We want the satisfied customer.  We want the issue resolved.  We want to be able to fix the error or save the client.  We want to feel good coming out of a conversation, or feel like we have accomplished something special.  We want the “win win.”

But all those great feelings and those accomplishments relate to outcomes.  And all too often, we do not control the outcome.

I did the best I could.

Sometimes we have to give ourselves some grace.  We have to realize that we’re not in control of the customer, our policy, our product, our facility, and oftentimes our process or the attitudes of our co-workers.

But there’s nobody in more control of us, than us.

So, if we do the best we could at preparing for the situation through training and practice and reading and learning and listening to others, we can feel good about that.  If we do the best we could in trying to understand the customer, we can feel good about that.  

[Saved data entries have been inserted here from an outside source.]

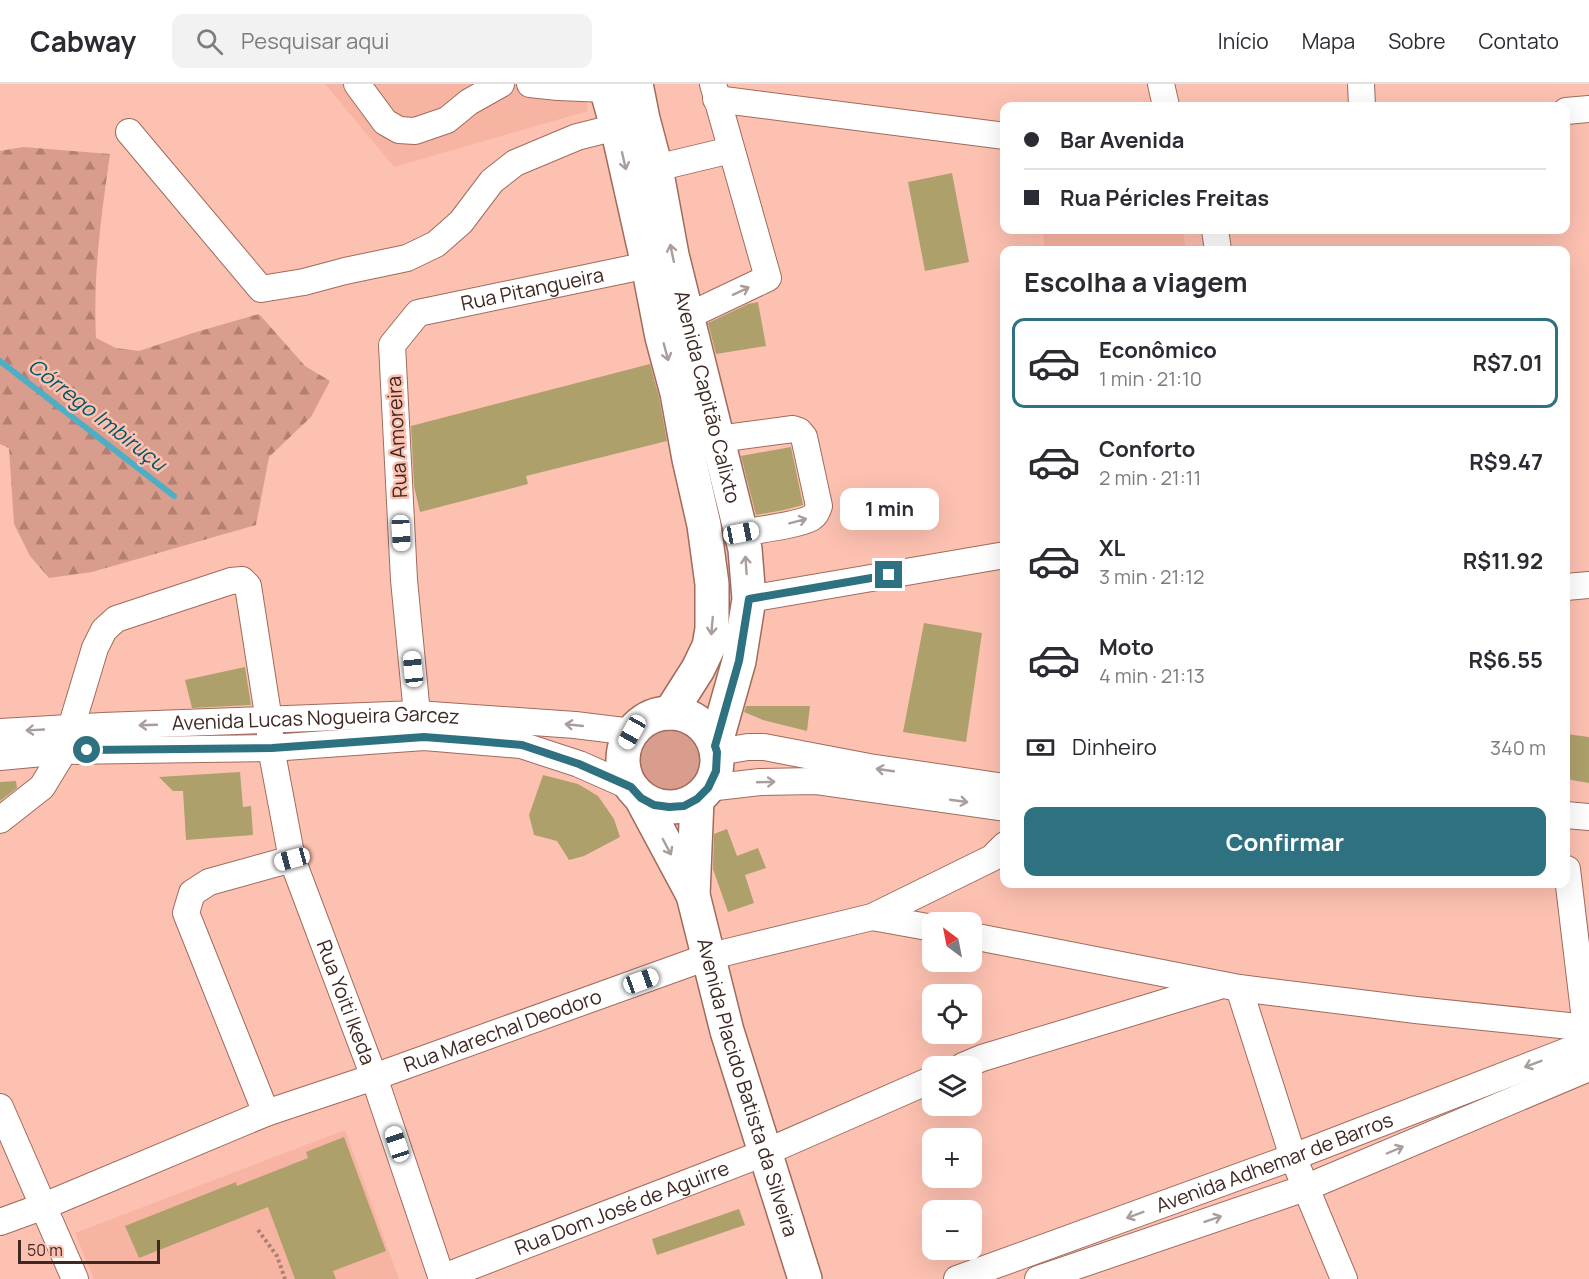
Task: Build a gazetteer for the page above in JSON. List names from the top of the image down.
{
  "streets": {
    "main road": ["Avenida Capitão Calixto", "Avenida Placido Batista da Silveira"],
    "street": [
      "Rua Pitangueira",
      "Rua Amoreira",
      "Avenida Lucas Nogueira Garcez",
      "Rua Yoiti Ikeda",
      "Rua Marechal Deodoro",
      "Avenida Adhemar de Barros",
      "Rua Dom José de Aguirre"
    ]
  },
  "crossings": [
    ["Rua Pitangueira", "Avenida Capitão Calixto"],
    ["Rua Pitangueira", "Rua Amoreira"],
    ["Avenida Capitão Calixto", "Avenida Lucas Nogueira Garcez"],
    ["Avenida Capitão Calixto", "Avenida Placido Batista da Silveira"],
    ["Rua Amoreira", "Avenida Lucas Nogueira Garcez"],
    ["Avenida Lucas Nogueira Garcez", "Rua Yoiti Ikeda"],
    ["Avenida Lucas Nogueira Garcez", "Avenida Placido Batista da Silveira"],
    ["Rua Yoiti Ikeda", "Rua Marechal Deodoro"],
    ["Rua Yoiti Ikeda", "Rua Dom José de Aguirre"],
    ["Rua Marechal Deodoro", "Avenida Placido Batista da Silveira"],
    ["Avenida Placido Batista da Silveira", "Rua Dom José de Aguirre"]
  ],
  "water": ["Córrego Imbiruçu"],
  "scale_bar": "50 m",
  "north": "top left",
  "page": {
    "header": "Cabway",
    "search": "Pesquisar aqui",
    "nav": [
      "Início",
      "Mapa",
      "Sobre",
      "Contato"
    ],
    "banner": ["Bar Avenida", "Rua Péricles Freitas"],
    "heading": "Escolha a viagem",
    "list": [
      {
        "name": "Econômico",
        "note": "1 min · 21:10",
        "value": "R$7.01"
      },
      {
        "name": "Conforto",
        "note": "2 min · 21:11",
        "value": "R$9.47"
      },
      {
        "name": "XL",
        "note": "3 min · 21:12",
        "value": "R$11.92"
      },
      {
        "name": "Moto",
        "note": "4 min · 21:13",
        "value": "R$6.55"
      }
    ],
    "bubble": "1 min",
    "pay": ["Dinheiro", "340 m"],
    "buttons": "Confirmar",
    "map_buttons": ["+", "−"],
    "scale": "50 m"
  }
}
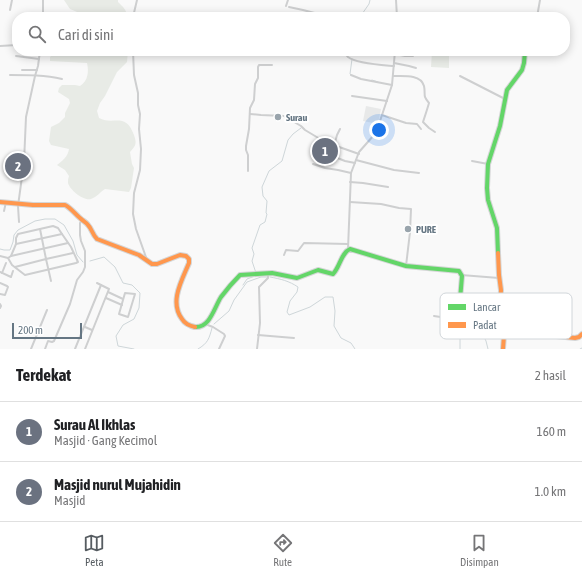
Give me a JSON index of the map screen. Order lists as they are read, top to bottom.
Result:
{
  "places": ["Surau", "PURE"],
  "legend": ["Lancar", "Padat"],
  "scale_bar": "200 m",
  "page": {
    "search": "Cari di sini",
    "pins": ["1", "2"],
    "scale": "200 m",
    "heading": ["Terdekat", "2 hasil"],
    "list": [
      {
        "mark": "1",
        "name": "Surau Al Ikhlas",
        "note": "Masjid · Gang Kecimol",
        "value": "160 m"
      },
      {
        "mark": "2",
        "name": "Masjid nurul Mujahidin",
        "note": "Masjid",
        "value": "1.0 km"
      }
    ],
    "nav": ["Peta", "Rute", "Disimpan"]
  }
}
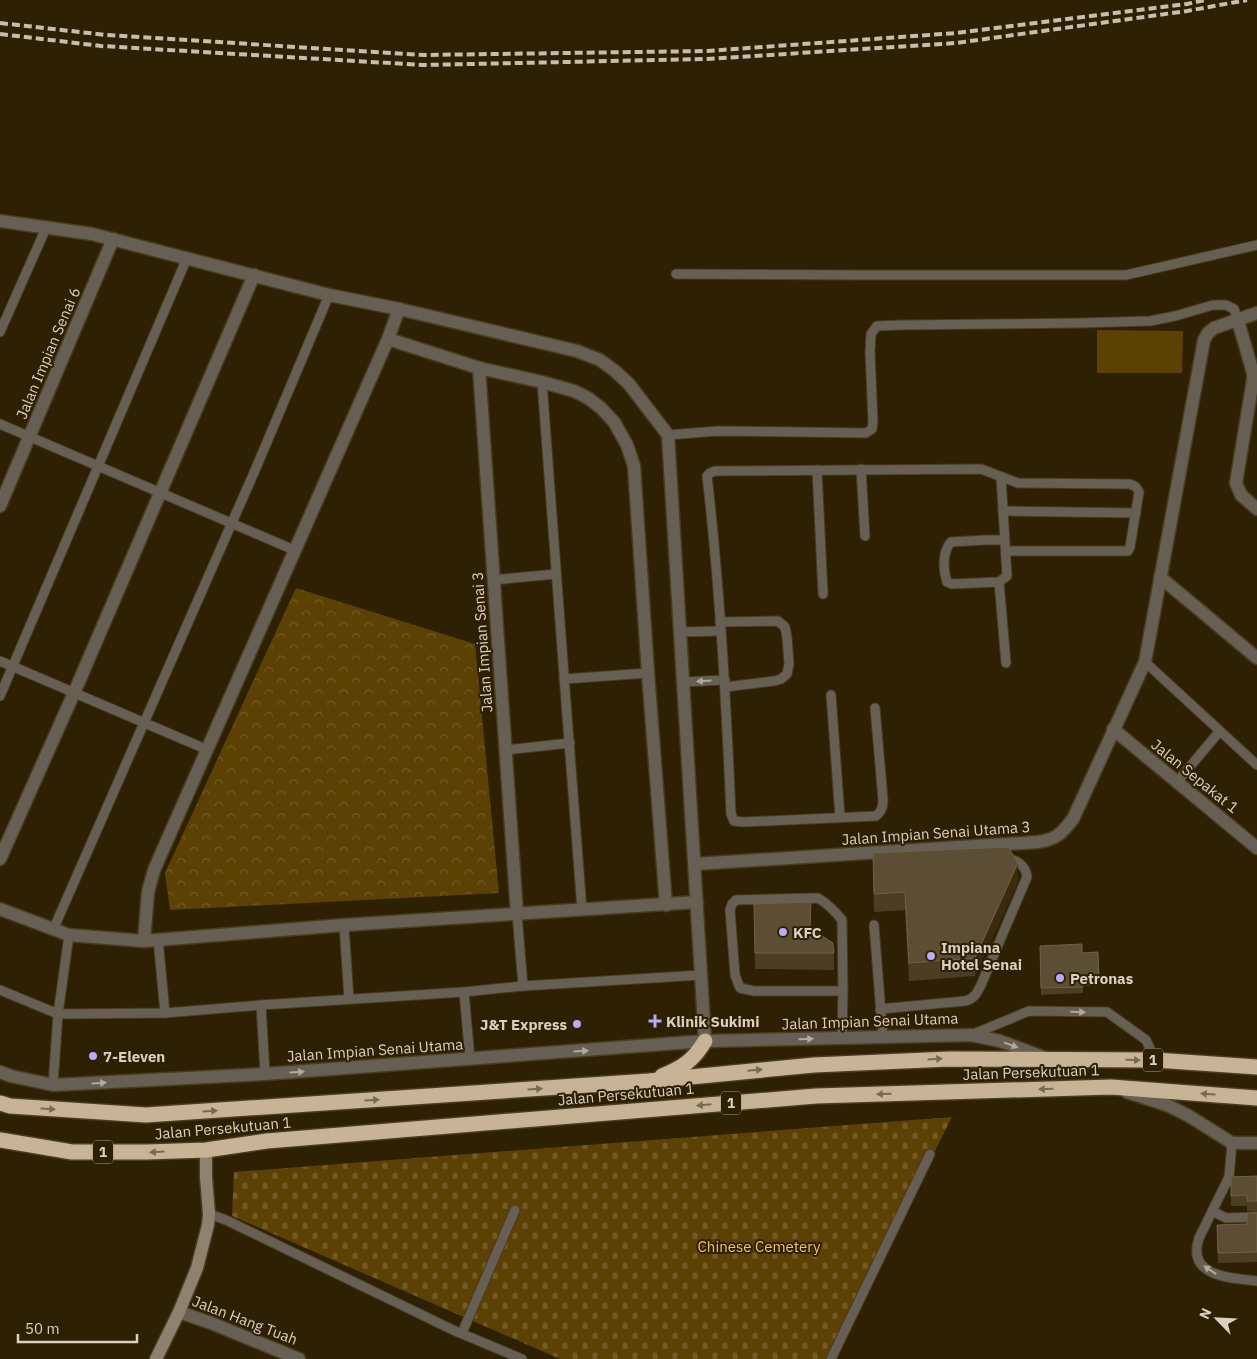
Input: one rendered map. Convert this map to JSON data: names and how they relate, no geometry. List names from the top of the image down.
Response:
{
  "streets": {
    "highway": ["1", "Jalan Persekutuan 1"],
    "street": [
      "Jalan Impian Senai 6",
      "Jalan Impian Senai 3",
      "Jalan Sepakat 1",
      "Jalan Impian Senai Utama 3",
      "Jalan Impian Senai Utama",
      "Jalan Hang Tuah"
    ]
  },
  "crossings": [
    ["Jalan Sepakat 1", "Jalan Impian Senai Utama 3"],
    ["Jalan Impian Senai Utama", "Jalan Persekutuan 1"]
  ],
  "one_way": ["Jalan Impian Senai Utama"],
  "parks": ["Chinese Cemetery"],
  "places": {
    "other": [
      "KFC",
      "Impiana Hotel Senai",
      "Petronas",
      "J&T Express",
      "7-Eleven"
    ],
    "health": ["Klinik Sukimi"]
  },
  "scale_bar": "50 m",
  "north": "top left"
}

If we think of potential solutions and we engage the customer and others to try to figure those out, if we tap into what our systems and our policies and our procedures have to offer, we can feel good about that.

The ultimate outcome or the feelings of others are things that we cannot control.

So, if we want to feel good personally regardless of the outcome, we need to do the best we can.  We can feel good about the effort and the actions, and not feel bad because we couldn’t create the perfect outcome.

Do the best you can to prepare and to engage and to try to help.  And instead of feeling bad about the outcome, try to feel a little bit better about the effort you put in preparing for that moment and putting that preparation into practice.

Feel good that you did the best you could.